▸ Problem to work on:
Your copy of the data should match it exactly, leaving out only the pictures.

☆ ☆ ☆

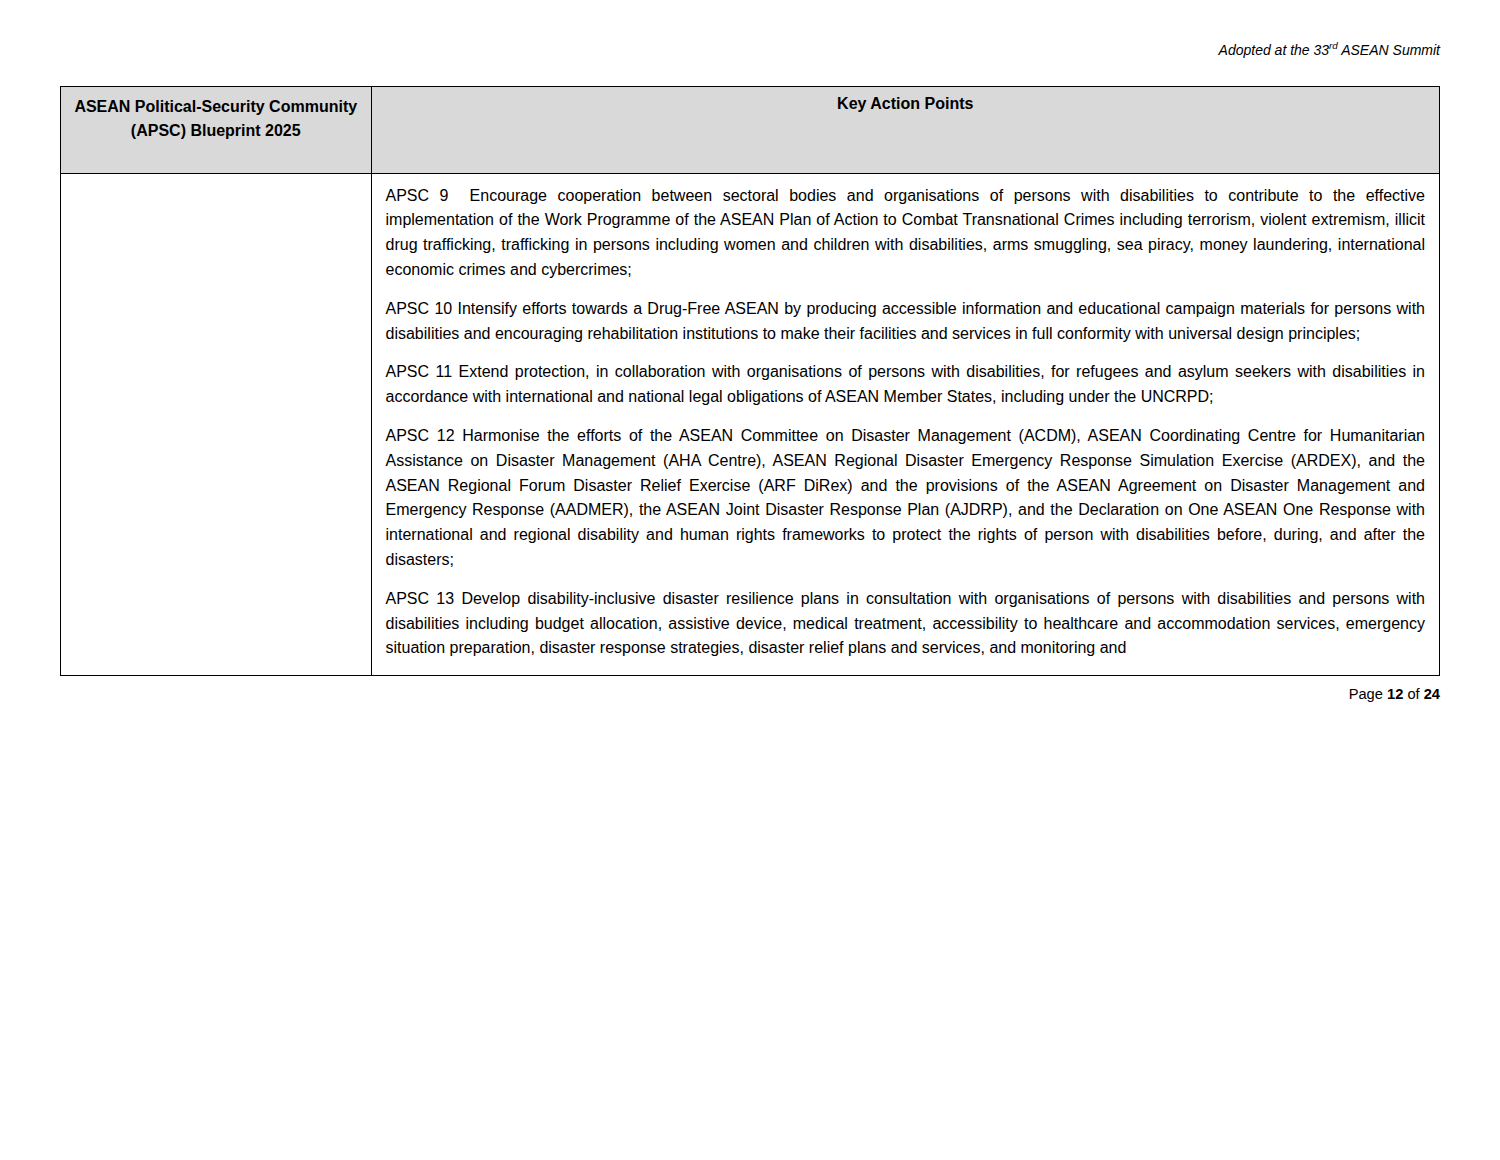Adopted at the 33rd ASEAN Summit
| ASEAN Political-Security Community (APSC) Blueprint 2025 | Key Action Points |
| --- | --- |
| | APSC 9 Encourage cooperation between sectoral bodies and organisations of persons with disabilities to contribute to the effective implementation of the Work Programme of the ASEAN Plan of Action to Combat Transnational Crimes including terrorism, violent extremism, illicit drug trafficking, trafficking in persons including women and children with disabilities, arms smuggling, sea piracy, money laundering, international economic crimes and cybercrimes; APSC 10 Intensify efforts towards a Drug-Free ASEAN by producing accessible information and educational campaign materials for persons with disabilities and encouraging rehabilitation institutions to make their facilities and services in full conformity with universal design principles; APSC 11 Extend protection, in collaboration with organisations of persons with disabilities, for refugees and asylum seekers with disabilities in accordance with international and national legal obligations of ASEAN Member States, including under the UNCRPD; APSC 12 Harmonise the efforts of the ASEAN Committee on Disaster Management (ACDM), ASEAN Coordinating Centre for Humanitarian Assistance on Disaster Management (AHA Centre), ASEAN Regional Disaster Emergency Response Simulation Exercise (ARDEX), and the ASEAN Regional Forum Disaster Relief Exercise (ARF DiRex) and the provisions of the ASEAN Agreement on Disaster Management and Emergency Response (AADMER), the ASEAN Joint Disaster Response Plan (AJDRP), and the Declaration on One ASEAN One Response with international and regional disability and human rights frameworks to protect the rights of person with disabilities before, during, and after the disasters; APSC 13 Develop disability-inclusive disaster resilience plans in consultation with organisations of persons with disabilities and persons with disabilities including budget allocation, assistive device, medical treatment, accessibility to healthcare and accommodation services, emergency situation preparation, disaster response strategies, disaster relief plans and services, and monitoring and |
Page 12 of 24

☆ ☆ ☆

▸ Answer to this problem:
Adopted at the 33rd ASEAN Summit
| ASEAN Political-Security Community (APSC) Blueprint 2025 | Key Action Points |
| --- | --- |
| | APSC 9 Encourage cooperation between sectoral bodies and organisations of persons with disabilities to contribute to the effective implementation of the Work Programme of the ASEAN Plan of Action to Combat Transnational Crimes including terrorism, violent extremism, illicit drug trafficking, trafficking in persons including women and children with disabilities, arms smuggling, sea piracy, money laundering, international economic crimes and cybercrimes; APSC 10 Intensify efforts towards a Drug-Free ASEAN by producing accessible information and educational campaign materials for persons with disabilities and encouraging rehabilitation institutions to make their facilities and services in full conformity with universal design principles; APSC 11 Extend protection, in collaboration with organisations of persons with disabilities, for refugees and asylum seekers with disabilities in accordance with international and national legal obligations of ASEAN Member States, including under the UNCRPD; APSC 12 Harmonise the efforts of the ASEAN Committee on Disaster Management (ACDM), ASEAN Coordinating Centre for Humanitarian Assistance on Disaster Management (AHA Centre), ASEAN Regional Disaster Emergency Response Simulation Exercise (ARDEX), and the ASEAN Regional Forum Disaster Relief Exercise (ARF DiRex) and the provisions of the ASEAN Agreement on Disaster Management and Emergency Response (AADMER), the ASEAN Joint Disaster Response Plan (AJDRP), and the Declaration on One ASEAN One Response with international and regional disability and human rights frameworks to protect the rights of person with disabilities before, during, and after the disasters; APSC 13 Develop disability-inclusive disaster resilience plans in consultation with organisations of persons with disabilities and persons with disabilities including budget allocation, assistive device, medical treatment, accessibility to healthcare and accommodation services, emergency situation preparation, disaster response strategies, disaster relief plans and services, and monitoring and |
Page 12 of 24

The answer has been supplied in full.